Читать книгу Lausige Zeiten - Elke Bulenda - Страница 12
Was ist Reue? Eine große Trauer darüber, dass wir sind, wie wir sind.
Оглавление(Marie Freifrau von Ebner-Eschenbach)
Molly, wusste nicht, was sie nun wieder erwartete, als die Tür des Verschlages erneut geöffnet wurde und Gyttha abermals den kleinen Raum betrat. Doch diesmal kam sie nicht allein. Dieser blonde Entführer, Hjálmarr, oder wie der hieß, befand sich im Schlepptau dieser ansonsten sympathischen Frau. Zusammen trugen sie einen großen Holzbottich in die Hütte. Und wie froh Molly war, nicht allein mir ihm in diesem Raum gefangen zu sein. Sie sah es allzu deutlich, wie übel er es ihr noch immer nahm, weil sie ihn so heftig getreten hatte. Obwohl sein Kumpel wesentlich schlimmer von Molly zugerichtet worden war, und er wahrscheinlich sogar mit ein paar Stichen genäht werden musste.
»Mädchen! Du solltest mal die vielen feschen Krieger sehen, die angekommen sind!«, meinte Gyttha freudig und zwinkerte ihr dabei verschwörerisch zu.
»War auch ein Großer, mit dunkelroten Haaren dabei?«, fragte Molly hoffnungsvoll.
»Nein, wieso? Der wäre mir sicherlich aufgefallen... Was ist los?«
Gyttha entging nicht, die im Raum vorherrschende, angespannte Lage.
»Oh, ihr beiden habt euch wohl noch immer nicht verziehen, wie?«, fragte sie amüsiert.
»Wieso sollte ich? Dieses Biest hat mich heftig in die Kronjuwelen getreten!«, bekundete Hjálmarr sichtlich angesäuert.
»Aber das tat ich doch nicht von ungefähr! Du und dein Kumpel, dieser Stiggi, ihr wolltet mich vergewaltigen!«, motzte Molly zurück.
»Schluss jetzt, bevor ihr noch aufeinander losgeht!«, unterbrach Gyttha diesen, sich heftig zuspitzenden Disput. »Hjálmarr? Das war weder von dir, noch von deinem Begleiter ein feiner Zug! Euch darf man wirklich nicht zusammen losschicken! Ihr könnt froh sein, dass dieses Mädchen euch keine wertvollen Teile abtrennte. Schäme dich!«, maßregelte sie ihn mütterlich, obwohl er Gyttha gut um einen Kopf an Körpergröße überragte.

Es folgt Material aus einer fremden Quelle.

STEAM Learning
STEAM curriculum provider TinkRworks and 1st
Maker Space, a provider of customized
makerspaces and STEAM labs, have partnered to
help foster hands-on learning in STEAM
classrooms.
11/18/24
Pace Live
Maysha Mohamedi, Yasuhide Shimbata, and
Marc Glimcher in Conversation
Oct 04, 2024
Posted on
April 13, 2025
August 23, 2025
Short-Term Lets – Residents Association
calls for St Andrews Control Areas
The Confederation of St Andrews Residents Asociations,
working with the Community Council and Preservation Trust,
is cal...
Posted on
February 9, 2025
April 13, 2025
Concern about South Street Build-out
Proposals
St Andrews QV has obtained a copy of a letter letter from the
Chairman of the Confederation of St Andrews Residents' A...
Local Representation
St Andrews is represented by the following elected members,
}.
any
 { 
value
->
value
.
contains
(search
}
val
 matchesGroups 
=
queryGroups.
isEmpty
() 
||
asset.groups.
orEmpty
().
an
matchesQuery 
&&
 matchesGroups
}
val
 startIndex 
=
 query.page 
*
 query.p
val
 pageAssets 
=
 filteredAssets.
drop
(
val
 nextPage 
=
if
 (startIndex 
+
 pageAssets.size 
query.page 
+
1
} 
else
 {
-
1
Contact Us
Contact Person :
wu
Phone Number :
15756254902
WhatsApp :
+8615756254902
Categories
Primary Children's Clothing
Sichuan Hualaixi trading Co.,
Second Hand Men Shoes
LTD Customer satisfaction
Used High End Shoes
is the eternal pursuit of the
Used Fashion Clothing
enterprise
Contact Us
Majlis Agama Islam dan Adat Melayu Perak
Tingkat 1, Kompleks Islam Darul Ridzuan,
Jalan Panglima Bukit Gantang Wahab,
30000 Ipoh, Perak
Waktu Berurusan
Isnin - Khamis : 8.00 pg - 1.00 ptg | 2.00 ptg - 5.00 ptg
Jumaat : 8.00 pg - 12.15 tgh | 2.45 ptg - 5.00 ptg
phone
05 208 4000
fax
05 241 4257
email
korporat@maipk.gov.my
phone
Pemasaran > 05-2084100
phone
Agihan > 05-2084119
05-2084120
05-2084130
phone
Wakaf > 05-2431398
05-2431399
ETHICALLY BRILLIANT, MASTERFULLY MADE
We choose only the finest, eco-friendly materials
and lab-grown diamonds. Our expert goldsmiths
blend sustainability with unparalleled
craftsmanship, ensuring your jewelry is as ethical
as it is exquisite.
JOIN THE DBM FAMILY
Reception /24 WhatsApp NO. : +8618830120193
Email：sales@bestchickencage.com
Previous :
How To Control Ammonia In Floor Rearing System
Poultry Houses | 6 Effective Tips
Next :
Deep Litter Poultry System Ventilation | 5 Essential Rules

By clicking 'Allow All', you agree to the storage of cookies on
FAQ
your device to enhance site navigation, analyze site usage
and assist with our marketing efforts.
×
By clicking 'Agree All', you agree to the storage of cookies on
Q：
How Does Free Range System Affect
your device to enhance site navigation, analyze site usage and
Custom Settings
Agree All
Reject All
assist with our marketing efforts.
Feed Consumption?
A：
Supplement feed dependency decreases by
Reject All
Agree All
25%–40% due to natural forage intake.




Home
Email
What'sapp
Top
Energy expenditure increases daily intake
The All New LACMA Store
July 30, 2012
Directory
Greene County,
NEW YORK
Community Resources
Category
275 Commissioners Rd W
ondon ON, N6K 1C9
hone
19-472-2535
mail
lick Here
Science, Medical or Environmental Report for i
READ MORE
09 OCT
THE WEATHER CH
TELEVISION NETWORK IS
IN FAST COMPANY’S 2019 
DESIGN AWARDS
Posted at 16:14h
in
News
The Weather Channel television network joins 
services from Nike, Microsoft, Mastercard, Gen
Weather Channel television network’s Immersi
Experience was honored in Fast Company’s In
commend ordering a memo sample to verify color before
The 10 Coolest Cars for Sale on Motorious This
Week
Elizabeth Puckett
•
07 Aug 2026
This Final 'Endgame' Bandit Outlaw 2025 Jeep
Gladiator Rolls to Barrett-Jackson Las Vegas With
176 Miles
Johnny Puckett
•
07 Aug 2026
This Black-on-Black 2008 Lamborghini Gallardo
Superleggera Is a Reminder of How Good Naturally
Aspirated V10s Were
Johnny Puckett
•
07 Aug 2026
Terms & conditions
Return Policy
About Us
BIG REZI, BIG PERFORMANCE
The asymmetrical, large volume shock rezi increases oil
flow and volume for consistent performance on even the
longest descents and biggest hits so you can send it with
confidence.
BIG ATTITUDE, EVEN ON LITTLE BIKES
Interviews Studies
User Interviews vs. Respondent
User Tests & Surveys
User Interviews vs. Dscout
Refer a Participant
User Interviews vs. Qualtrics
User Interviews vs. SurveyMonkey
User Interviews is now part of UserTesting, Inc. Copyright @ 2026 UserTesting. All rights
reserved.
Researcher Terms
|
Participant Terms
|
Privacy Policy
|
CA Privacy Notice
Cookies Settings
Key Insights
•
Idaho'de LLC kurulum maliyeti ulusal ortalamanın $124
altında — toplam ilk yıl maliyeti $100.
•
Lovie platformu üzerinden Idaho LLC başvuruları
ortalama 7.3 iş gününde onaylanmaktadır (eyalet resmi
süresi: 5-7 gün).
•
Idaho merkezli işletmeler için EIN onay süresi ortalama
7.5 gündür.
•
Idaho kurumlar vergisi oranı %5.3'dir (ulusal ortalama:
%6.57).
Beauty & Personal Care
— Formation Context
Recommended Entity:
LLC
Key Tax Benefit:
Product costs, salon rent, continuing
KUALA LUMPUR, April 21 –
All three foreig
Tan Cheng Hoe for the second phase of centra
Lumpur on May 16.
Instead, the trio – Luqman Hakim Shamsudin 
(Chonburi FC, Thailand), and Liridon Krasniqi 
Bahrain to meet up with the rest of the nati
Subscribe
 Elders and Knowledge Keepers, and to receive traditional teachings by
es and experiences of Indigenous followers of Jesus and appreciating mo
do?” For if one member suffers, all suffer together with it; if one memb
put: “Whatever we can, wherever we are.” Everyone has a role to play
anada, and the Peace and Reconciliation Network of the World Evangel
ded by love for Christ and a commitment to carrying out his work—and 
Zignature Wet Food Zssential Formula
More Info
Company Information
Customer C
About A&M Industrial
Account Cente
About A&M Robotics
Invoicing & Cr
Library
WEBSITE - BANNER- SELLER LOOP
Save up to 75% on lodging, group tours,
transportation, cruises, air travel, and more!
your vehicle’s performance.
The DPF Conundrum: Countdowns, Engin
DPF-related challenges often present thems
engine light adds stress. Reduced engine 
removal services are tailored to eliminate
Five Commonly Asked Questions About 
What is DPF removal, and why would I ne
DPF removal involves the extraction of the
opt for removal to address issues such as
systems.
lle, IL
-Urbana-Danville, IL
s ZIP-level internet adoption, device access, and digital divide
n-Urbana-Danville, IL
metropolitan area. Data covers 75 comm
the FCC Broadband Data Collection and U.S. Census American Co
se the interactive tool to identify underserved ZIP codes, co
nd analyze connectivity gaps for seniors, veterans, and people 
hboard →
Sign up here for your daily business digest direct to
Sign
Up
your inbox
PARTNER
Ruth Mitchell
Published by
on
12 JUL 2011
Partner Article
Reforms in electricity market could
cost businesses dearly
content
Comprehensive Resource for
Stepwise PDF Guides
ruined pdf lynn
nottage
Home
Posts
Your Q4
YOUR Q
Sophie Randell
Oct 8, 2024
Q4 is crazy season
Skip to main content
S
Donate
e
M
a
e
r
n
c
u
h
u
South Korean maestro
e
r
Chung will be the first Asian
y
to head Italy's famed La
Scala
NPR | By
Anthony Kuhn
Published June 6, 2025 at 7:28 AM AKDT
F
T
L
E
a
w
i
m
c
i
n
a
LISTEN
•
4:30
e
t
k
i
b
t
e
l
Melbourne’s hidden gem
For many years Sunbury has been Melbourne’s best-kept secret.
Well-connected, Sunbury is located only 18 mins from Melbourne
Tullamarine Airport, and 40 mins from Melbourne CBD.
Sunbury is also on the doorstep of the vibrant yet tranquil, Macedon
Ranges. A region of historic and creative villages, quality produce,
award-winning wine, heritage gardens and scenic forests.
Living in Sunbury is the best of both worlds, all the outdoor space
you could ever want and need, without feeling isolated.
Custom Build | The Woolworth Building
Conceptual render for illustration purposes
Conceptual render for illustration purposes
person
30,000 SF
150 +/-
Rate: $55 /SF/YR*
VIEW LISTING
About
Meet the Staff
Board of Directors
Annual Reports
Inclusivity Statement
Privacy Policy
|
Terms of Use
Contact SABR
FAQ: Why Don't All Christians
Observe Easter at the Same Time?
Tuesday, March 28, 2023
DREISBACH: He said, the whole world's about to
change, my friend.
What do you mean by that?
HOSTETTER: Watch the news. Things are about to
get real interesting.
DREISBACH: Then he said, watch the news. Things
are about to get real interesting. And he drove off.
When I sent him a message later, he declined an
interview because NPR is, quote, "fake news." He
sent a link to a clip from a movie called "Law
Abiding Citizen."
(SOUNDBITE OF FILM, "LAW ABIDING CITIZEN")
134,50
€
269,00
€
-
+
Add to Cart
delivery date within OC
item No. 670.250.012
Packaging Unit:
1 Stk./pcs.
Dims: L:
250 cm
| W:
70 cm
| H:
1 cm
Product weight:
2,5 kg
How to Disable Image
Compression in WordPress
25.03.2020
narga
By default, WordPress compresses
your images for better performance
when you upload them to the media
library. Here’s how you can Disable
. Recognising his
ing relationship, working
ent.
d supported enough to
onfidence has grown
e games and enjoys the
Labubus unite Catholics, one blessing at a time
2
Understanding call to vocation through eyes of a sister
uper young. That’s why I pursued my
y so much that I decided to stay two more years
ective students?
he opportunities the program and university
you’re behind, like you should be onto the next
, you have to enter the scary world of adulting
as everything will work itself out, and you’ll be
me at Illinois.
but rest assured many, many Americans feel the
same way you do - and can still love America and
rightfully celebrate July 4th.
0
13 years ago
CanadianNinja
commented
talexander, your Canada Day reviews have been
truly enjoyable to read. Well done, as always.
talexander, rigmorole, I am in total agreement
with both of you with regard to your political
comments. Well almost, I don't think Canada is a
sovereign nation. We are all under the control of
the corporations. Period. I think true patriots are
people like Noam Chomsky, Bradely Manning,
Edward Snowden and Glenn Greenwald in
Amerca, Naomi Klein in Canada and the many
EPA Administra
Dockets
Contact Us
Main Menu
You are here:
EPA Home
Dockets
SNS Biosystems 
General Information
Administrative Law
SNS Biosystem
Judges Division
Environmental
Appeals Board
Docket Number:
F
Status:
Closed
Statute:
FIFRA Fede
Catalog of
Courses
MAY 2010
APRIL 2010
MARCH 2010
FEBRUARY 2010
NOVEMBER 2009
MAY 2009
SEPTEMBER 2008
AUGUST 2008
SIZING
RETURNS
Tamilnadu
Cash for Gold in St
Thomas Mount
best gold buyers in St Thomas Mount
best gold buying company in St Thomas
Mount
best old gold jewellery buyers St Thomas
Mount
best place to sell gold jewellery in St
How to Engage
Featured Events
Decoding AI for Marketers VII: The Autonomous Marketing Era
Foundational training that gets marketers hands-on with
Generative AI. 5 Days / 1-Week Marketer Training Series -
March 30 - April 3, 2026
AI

Darauf errötete er so heftig, dass der rote Bart in seinem Gesicht für kurze Zeit unsichtbar wurde.
»Ja, Gyttha... Es tut mir leid«, entschuldigte er sich reumütig.
»Das musst du nicht mir sagen, sondern dem Sternenmädchen!«, erklärte sie und drehte ihn um. »Wenn du nicht der kleine Bruder von Miðill wärst, würde ich den anderen Frauen Bescheid sagen, damit sie dir und Stiggi mit den Wäscheknüppeln nachsetzen!«, drohte sie.
Hjálmarr guckte daraufhin ziemlich verwirrt und richtete sein Wort an Molly: »Okay, Sternenmädchen. Es tut mir leid, was ich dir antun wollte. Aber Stiggi muss sich schon selbst bei dir entschuldigen. Und wenn es geht, tritt nicht mehr nach mir, ja? Ich möchte nämlich irgendwann einmal mit einer Frau ein paar Kinder zeugen, klar?«
»Wenn du mir nichts tust, trete ich auch nicht nach dir. Es tut mir leid, wenn ich etwas zu heftig zutrat, aber eine Dame muss selbstredend ihre Ehre verteidigen können«, meinte Molly schon etwas versöhnlicher.
»Gut, dann wäre das ja beigelegt!«, lächelte Gyttha zufrieden. Der Blonde zog sich einen Stuhl heran, öffnete Mollys Beutel und schüttete den Inhalt auf die Fläche des kleinen Tisches.
»Ja, hier haben wir also deinen Beutel, den du sicherlich wieder zurückhaben willst. Schauen wir mal, was du so bei dir hast!«, untersuchte Hjálmarr den Inhalt.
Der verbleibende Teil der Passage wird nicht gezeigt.